Tips for using aggregations

Here are three pain points we ran into when working with aggregations.

Aggregations are used to group multiple documents, similar to GROUP BY in SQL.

For example, dashboards often rely on aggregations to display reports.

  1. Inner hits are unavailable

Elasticsearch queries return documents that match the search conditions, and you control how many are returned using the size parameter. When you use aggregations the results are grouped, so you typically set size to 0. That means you cannot retrieve inner hits. It seems obvious because the results are aggregated, but we could not read inner hits even per bucket.

Consequently, if we need inner hits we issue a query without aggregations. As long as you properly narrow the target documents, performance should remain acceptable.

  1. Filter as much as possible before aggregating

You can apply filters after aggregating, analogous to HAVING in SQL.

The idea is the same as SQL: performance improves if you do as much filtering as possible before aggregating.

The same principle applies to inner hits. The key is to remove unnecessary documents ahead of time.

  1. Sorting works a bit differently

Aggregations let you sort after grouping. You can sort by fields defined in the aggregation.

We use bucket_sort for sorting, but in our tests we could not use scripts inside the sort clause the way we can in a normal Elasticsearch query.

To work around this we defined the value we wanted using bucket_script inside the aggregation and then referenced that from bucket_sort. It works differently than standard queries, so watch out for that detail.

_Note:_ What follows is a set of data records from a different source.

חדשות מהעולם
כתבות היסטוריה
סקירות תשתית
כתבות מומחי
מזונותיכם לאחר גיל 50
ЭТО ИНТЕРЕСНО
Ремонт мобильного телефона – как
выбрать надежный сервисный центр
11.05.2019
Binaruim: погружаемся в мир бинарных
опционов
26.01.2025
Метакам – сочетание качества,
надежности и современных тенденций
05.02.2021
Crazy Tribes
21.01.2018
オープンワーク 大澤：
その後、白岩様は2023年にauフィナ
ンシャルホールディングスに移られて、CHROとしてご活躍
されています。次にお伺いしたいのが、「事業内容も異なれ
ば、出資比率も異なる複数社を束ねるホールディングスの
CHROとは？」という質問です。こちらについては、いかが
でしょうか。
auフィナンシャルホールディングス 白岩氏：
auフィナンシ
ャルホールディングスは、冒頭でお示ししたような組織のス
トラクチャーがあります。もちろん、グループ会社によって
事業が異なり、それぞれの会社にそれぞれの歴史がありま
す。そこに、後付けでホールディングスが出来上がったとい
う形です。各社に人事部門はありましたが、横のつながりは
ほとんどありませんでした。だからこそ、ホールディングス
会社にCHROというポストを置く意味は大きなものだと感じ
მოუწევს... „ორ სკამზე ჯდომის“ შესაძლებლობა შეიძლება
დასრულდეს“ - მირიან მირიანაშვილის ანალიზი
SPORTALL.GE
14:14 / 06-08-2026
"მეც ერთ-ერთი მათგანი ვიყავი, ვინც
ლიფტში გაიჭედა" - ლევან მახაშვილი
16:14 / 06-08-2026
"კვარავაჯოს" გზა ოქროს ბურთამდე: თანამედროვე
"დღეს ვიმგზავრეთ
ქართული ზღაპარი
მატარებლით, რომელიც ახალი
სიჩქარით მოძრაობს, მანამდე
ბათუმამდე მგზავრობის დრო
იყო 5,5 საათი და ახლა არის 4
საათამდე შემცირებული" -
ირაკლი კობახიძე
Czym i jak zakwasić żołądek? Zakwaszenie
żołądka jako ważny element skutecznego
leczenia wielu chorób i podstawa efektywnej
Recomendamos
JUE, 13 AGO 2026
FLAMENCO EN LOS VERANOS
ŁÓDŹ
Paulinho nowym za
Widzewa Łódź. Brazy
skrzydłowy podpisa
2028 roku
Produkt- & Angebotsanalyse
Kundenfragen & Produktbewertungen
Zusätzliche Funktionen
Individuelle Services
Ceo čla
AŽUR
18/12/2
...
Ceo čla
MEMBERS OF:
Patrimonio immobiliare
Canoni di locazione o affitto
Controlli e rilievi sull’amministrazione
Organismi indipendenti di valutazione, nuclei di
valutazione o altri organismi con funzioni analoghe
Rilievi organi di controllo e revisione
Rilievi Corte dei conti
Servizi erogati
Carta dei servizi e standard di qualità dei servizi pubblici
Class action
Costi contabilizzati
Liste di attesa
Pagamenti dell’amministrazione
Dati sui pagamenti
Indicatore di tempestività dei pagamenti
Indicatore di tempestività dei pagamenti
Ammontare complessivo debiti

Infrastructure configuration

The first thing to address on the infrastructure side is storage. Having ample disk space is a given, but using HDDs risks performance degradation.

The official documentation for indexing and search explicitly recommends SSDs, so it is worth considering them.

Reference:

We had already chosen SSDs during the initial build, so we did not run comparative tests this time.

A quick aside for those running on AWS EC2: for EBS SSD (general purpose) you can choose between gp2 and gp3. gp2 offers burst capability, while gp3 does not but lets you configure IOPS and throughput in advance.

The maximum IOPS and throughput for gp2 when bursting depend on the EBS volume size. Because our volumes are not that large, we concluded gp3 was a better fit than relying on gp2 bursts.

When you use gp3 with the default IOPS and throughput, it is also cheaper than gp2. We recommend picking between gp2 and gp3 based on the EBS size you need.

Next is shard count. Shards are where the data is actually stored, and you can split an index across multiple shards.

Splitting an index across shards enables parallel execution, which can improve performance.

On the other hand, increasing shard size affects server load, so you should adjust shard size carefully.

The Elasticsearch documentation has a good summary, so if you are reviewing shard counts it is worth a read.

Reference:

Other observations

If you have Kibana, you can inspect queries using the profiler (Kibana -> Dev Tools -> Search Profiler). It shows the queries actually executed on Apache Lucene and measures execution time. If you configure multiple shards you can also see how long each shard takes.

I recommend giving it a try if you have access to Kibana.

It is equally important to monitor real server load. Even though I focused on Elasticsearch search performance here, it is not uncommon to discover the root cause elsewhere.

When you work on performance improvements, the first step is to identify the bottleneck. If Elasticsearch is the culprit, you can then decide whether to optimize the query, tune parameters, or scale the infrastructure.

Start by observing the server metrics to determine where the bottleneck is.

Closing thoughts

This post covered Elasticsearch performance.

For services with search functionality, performance is always a critical topic. A slow service can be extremely stressful for users and can have a huge impact overall.

As data grows and logic evolves, we have to keep watching performance closely.

I hope this write-up helps anyone working with Elasticsearch.